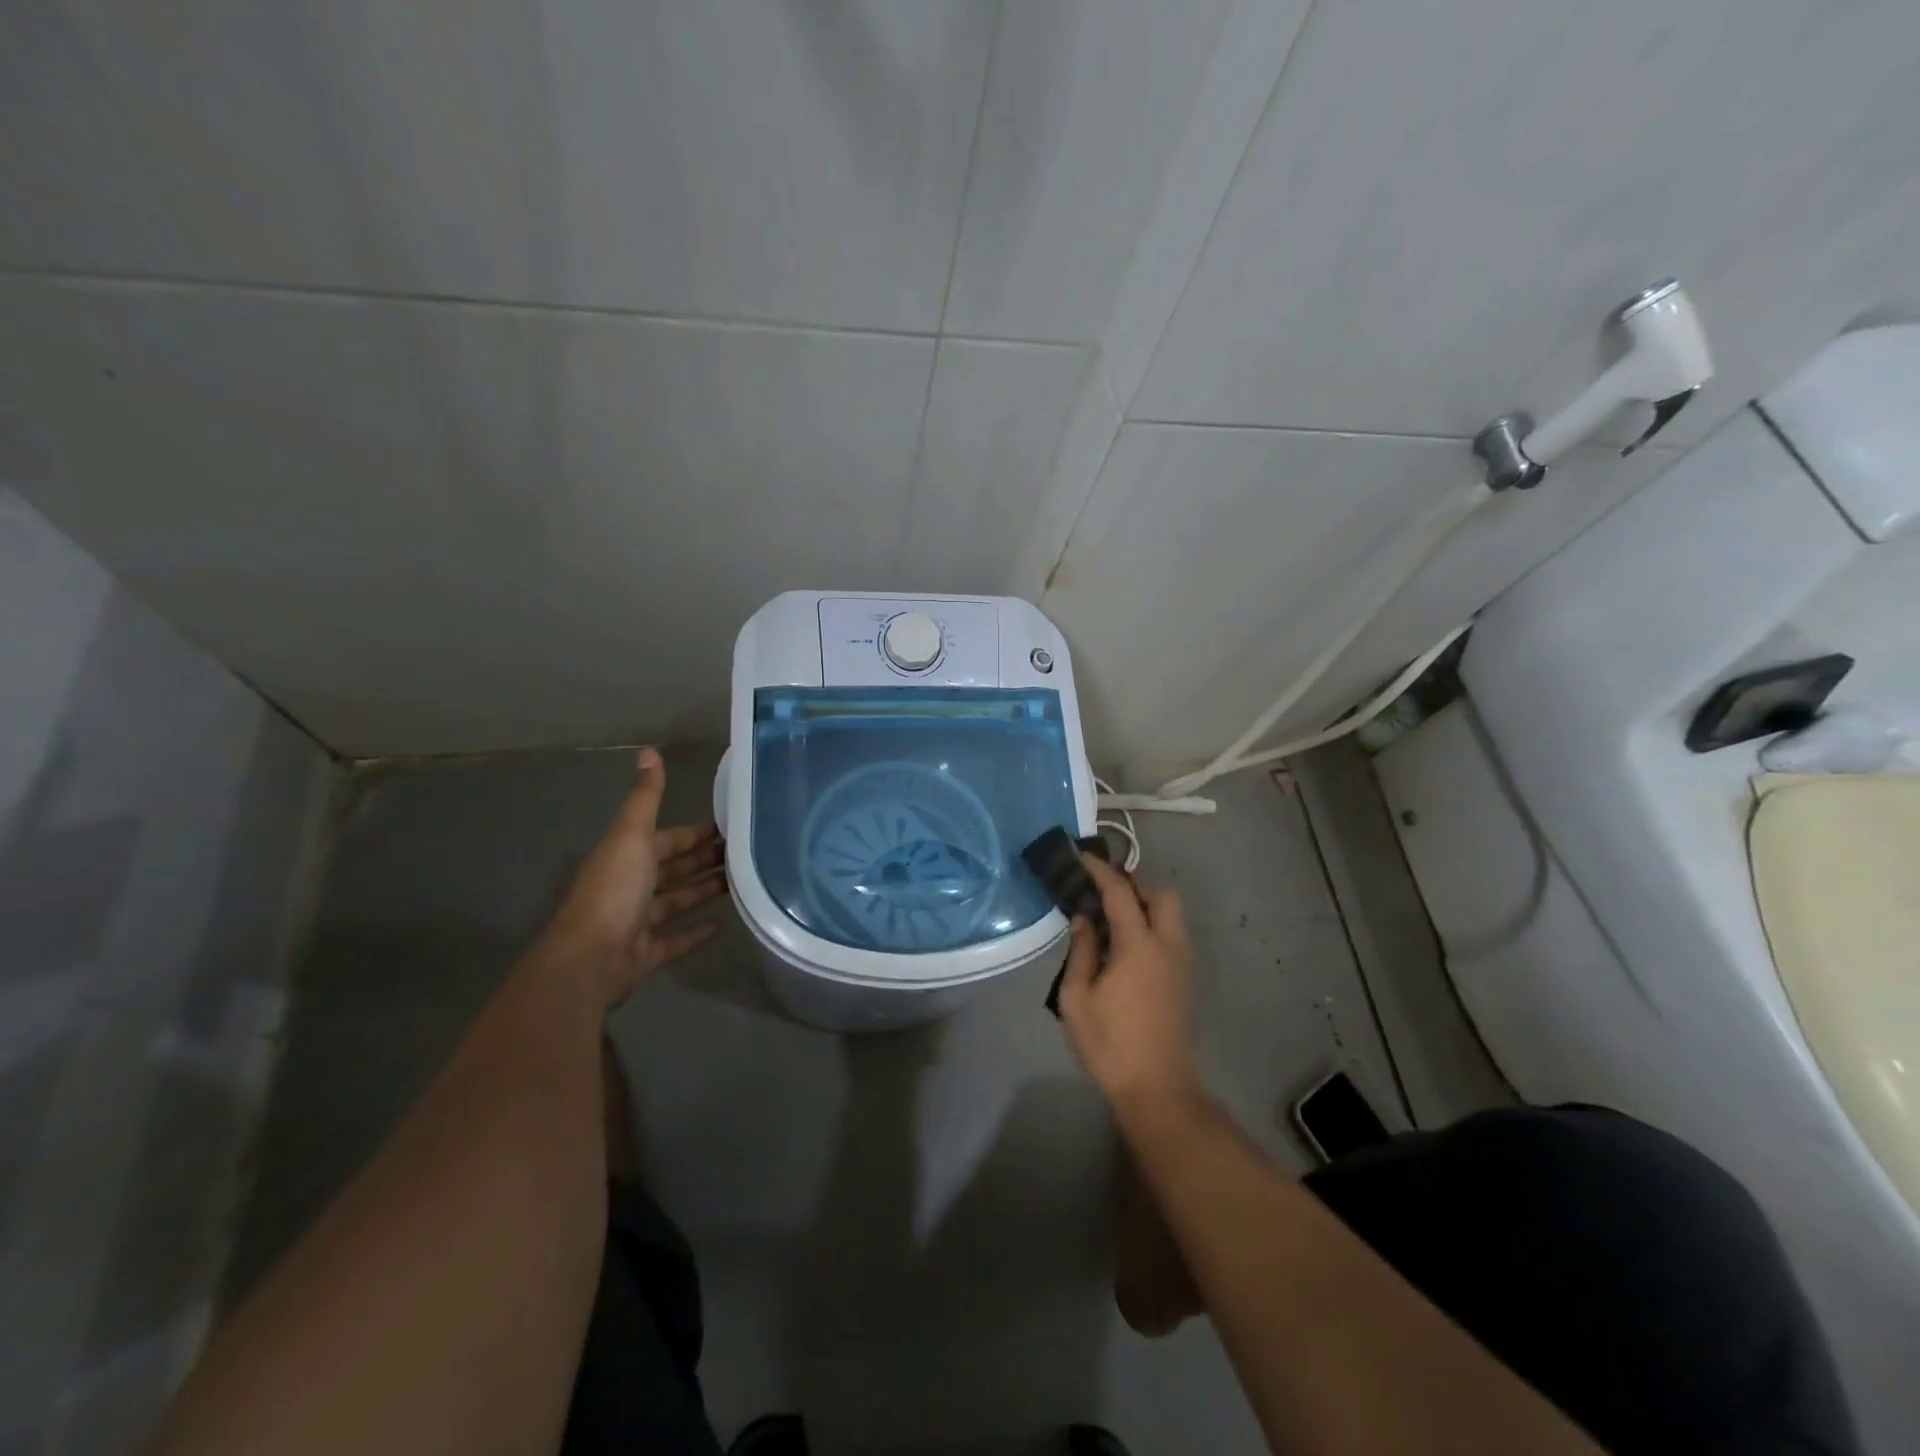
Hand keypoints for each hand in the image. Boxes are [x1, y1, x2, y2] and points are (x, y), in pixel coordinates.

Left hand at [536, 748, 727, 1005]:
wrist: (589, 959)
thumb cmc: (614, 891)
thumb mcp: (632, 836)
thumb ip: (646, 798)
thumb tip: (649, 750)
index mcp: (628, 856)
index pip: (667, 838)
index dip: (694, 832)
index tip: (729, 826)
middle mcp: (631, 886)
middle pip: (673, 868)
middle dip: (703, 859)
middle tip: (743, 853)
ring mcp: (637, 922)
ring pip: (676, 901)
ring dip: (703, 891)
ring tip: (741, 883)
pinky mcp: (645, 953)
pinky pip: (675, 939)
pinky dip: (696, 932)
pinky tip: (721, 925)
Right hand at [1057, 855, 1199, 1109]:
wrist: (1159, 1090)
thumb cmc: (1110, 1045)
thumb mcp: (1077, 1000)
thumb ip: (1081, 952)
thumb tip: (1084, 919)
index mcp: (1139, 946)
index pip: (1121, 892)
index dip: (1100, 871)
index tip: (1082, 858)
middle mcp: (1168, 946)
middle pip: (1162, 895)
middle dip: (1135, 883)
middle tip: (1104, 890)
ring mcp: (1183, 964)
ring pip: (1173, 915)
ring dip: (1147, 904)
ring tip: (1114, 915)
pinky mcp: (1186, 981)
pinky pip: (1173, 935)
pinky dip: (1154, 924)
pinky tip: (1128, 945)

Instructions to follow: Repeat only what lies between the start of the data and the end of the line containing "middle dip: (703, 859)", exactly, with pictures left out.

Task answer:
Hand keypoints for each hand in the image. Boxes are [x1, y1, x2, y2] and points are (x, y), in pixel coordinates.

Left hand at [536, 748, 727, 1005]:
wrist: (589, 959)
thumb cmc: (614, 891)
thumb mcp: (632, 836)
thumb ip: (646, 798)
thumb tip: (649, 750)
index mcp: (628, 856)
index pip: (667, 838)
index dip: (694, 832)
index tip: (729, 826)
middle mcp: (631, 886)
middle pip: (673, 868)
middle dip: (703, 859)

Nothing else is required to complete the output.